I realized this idea. I can't release the full code here but here's the rough idea:

  1. Use this code to transform the point cloud into an image (in my case it's 400x400x3 experimentally).
  2. Transform the ground truth 3d boxes into 2d bounding boxes on this image. my code
  3. Use your favorite object detection model to train this 2d detection task. I used keras-retinanet and got 87.12 AP (cars only) on val set.
  4. Use these 2d bounding boxes as proposals, i.e. select points that lie in this xy-range in velodyne coordinate (you may need to enlarge a little this area, e.g. +-1m to guarantee that the whole car lies in it), then do segmentation on these cuboids. You need also to rotate these points according to the "frustum angle", which you can compute by -1*np.arctan2(xc, -yc) from the points' center. Despite the difference in shape with respect to the training data, which are frustums, the segmentation still works quite well.
  5. Combine the result with the camera proposals.

2D BEV detection works much well than I have imagined. Worth a try.

gujiaqivadin commented 5 years ago

I realized this idea. I can't release the full code here but here's the rough idea:

  1. Use this code to transform the point cloud into an image (in my case it's 400x400x3 experimentally).
  2. Transform the ground truth 3d boxes into 2d bounding boxes on this image. my code
  3. Use your favorite object detection model to train this 2d detection task. I used keras-retinanet and got 87.12 AP (cars only) on val set.
  4. Use these 2d bounding boxes as proposals, i.e. select points that lie in this xy-range in velodyne coordinate (you may need to enlarge a little this area, e.g. +-1m to guarantee that the whole car lies in it), then do segmentation on these cuboids. You need also to rotate these points according to the "frustum angle", which you can compute by -1*np.arctan2(xc, -yc) from the points' center. Despite the difference in shape with respect to the training data, which are frustums, the segmentation still works quite well.
  5. Combine the result with the camera proposals.

2D BEV detection works much well than I have imagined. Worth a try.

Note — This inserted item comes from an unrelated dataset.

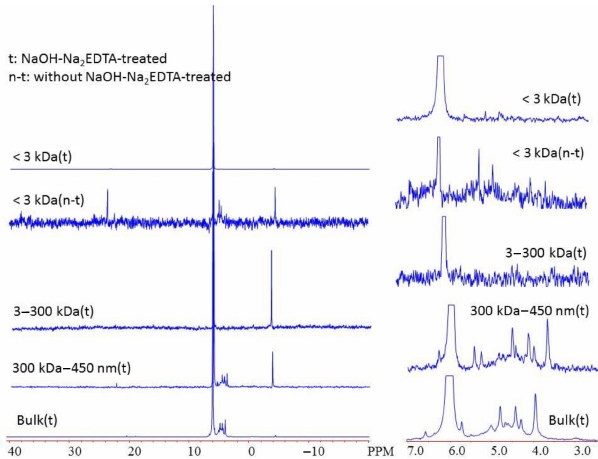
Figure 3. Solution phosphorus-31 nuclear magnetic resonance spectra of NaOH–Na 2 EDTA extracts of bulk soil, 300kDa–450nm, 3–300kDa, and < 3kDa fractions in soil water extracts < 450nm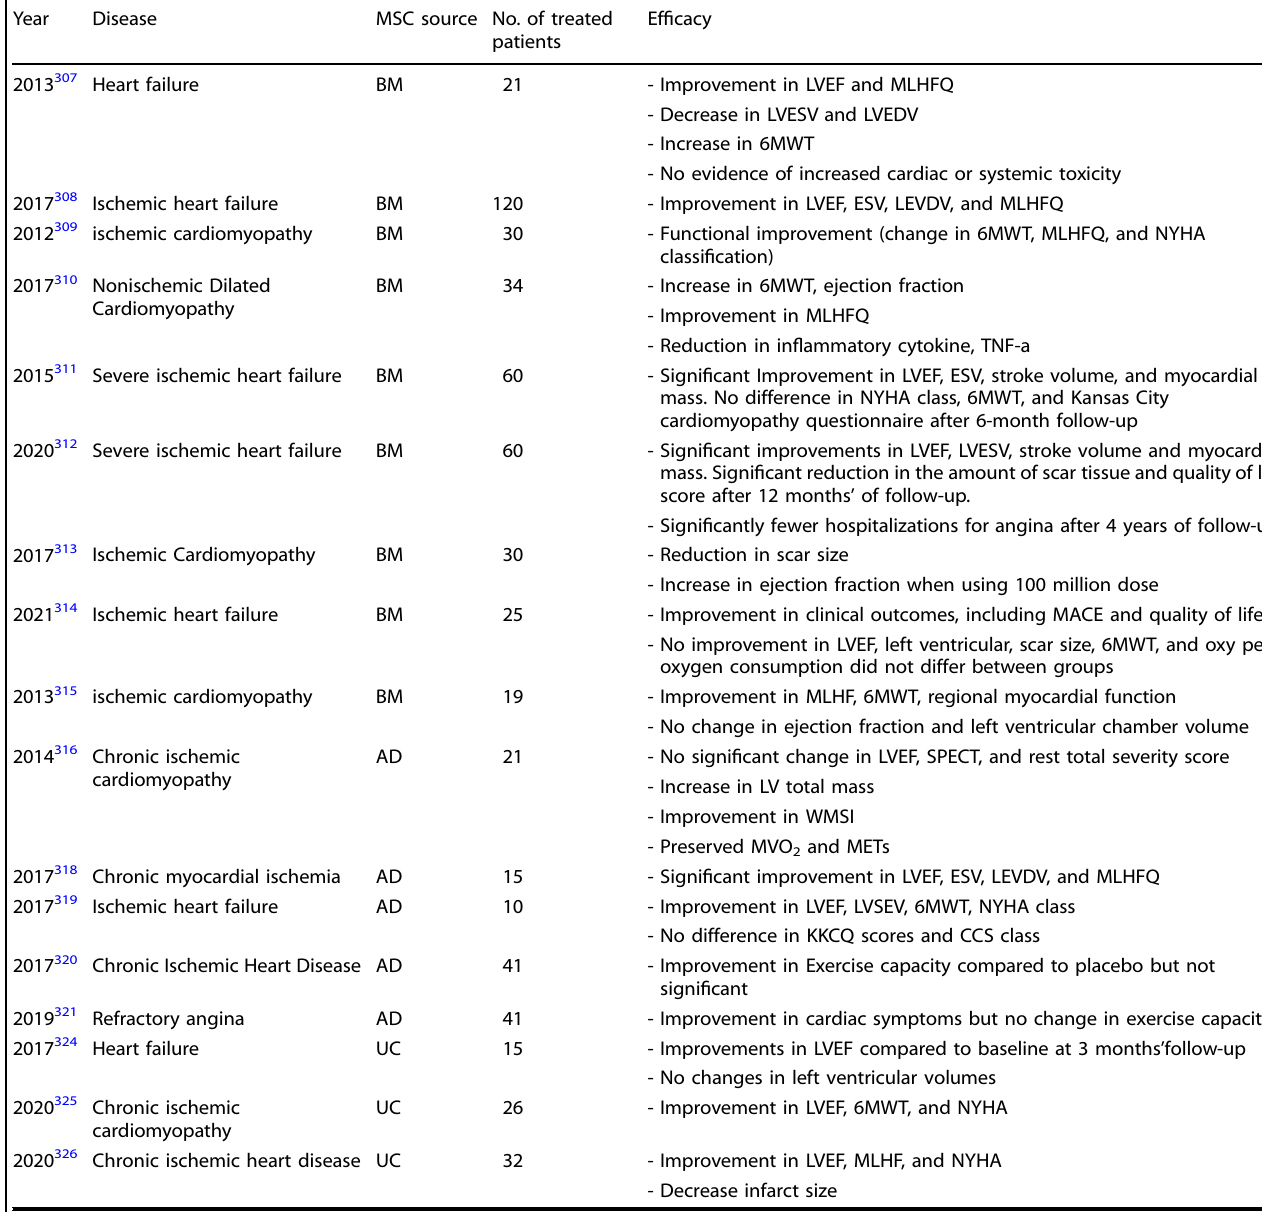
Table 4. The reported clinical trials using MSCs from AT, BM, and UC in the treatment of cardiovascular diseases Year Disease MSC source No. of treated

I am sorry, Your realization has some difference to the original paper? The original input size is 600x600x7. Can you explain sth to me~

kwea123 commented 5 years ago

It depends on your implementation of converting point cloud to image. I personally use https://github.com/leeyevi/MV3D_TF/blob/master/tools/read_lidar.py implementation, which allows you to decide which range and which resolution to convert.

I use 40m front and left+right +-20m points with 0.1m/pixel resolution, so it makes a 400x400 image; regarding the height, I only use -2~0m with 1m/pixel resolution, so it turns out to be 3 channels. You can change these numbers according to your needs, but personally I find that the height resolution doesn't make much difference in the detection AP.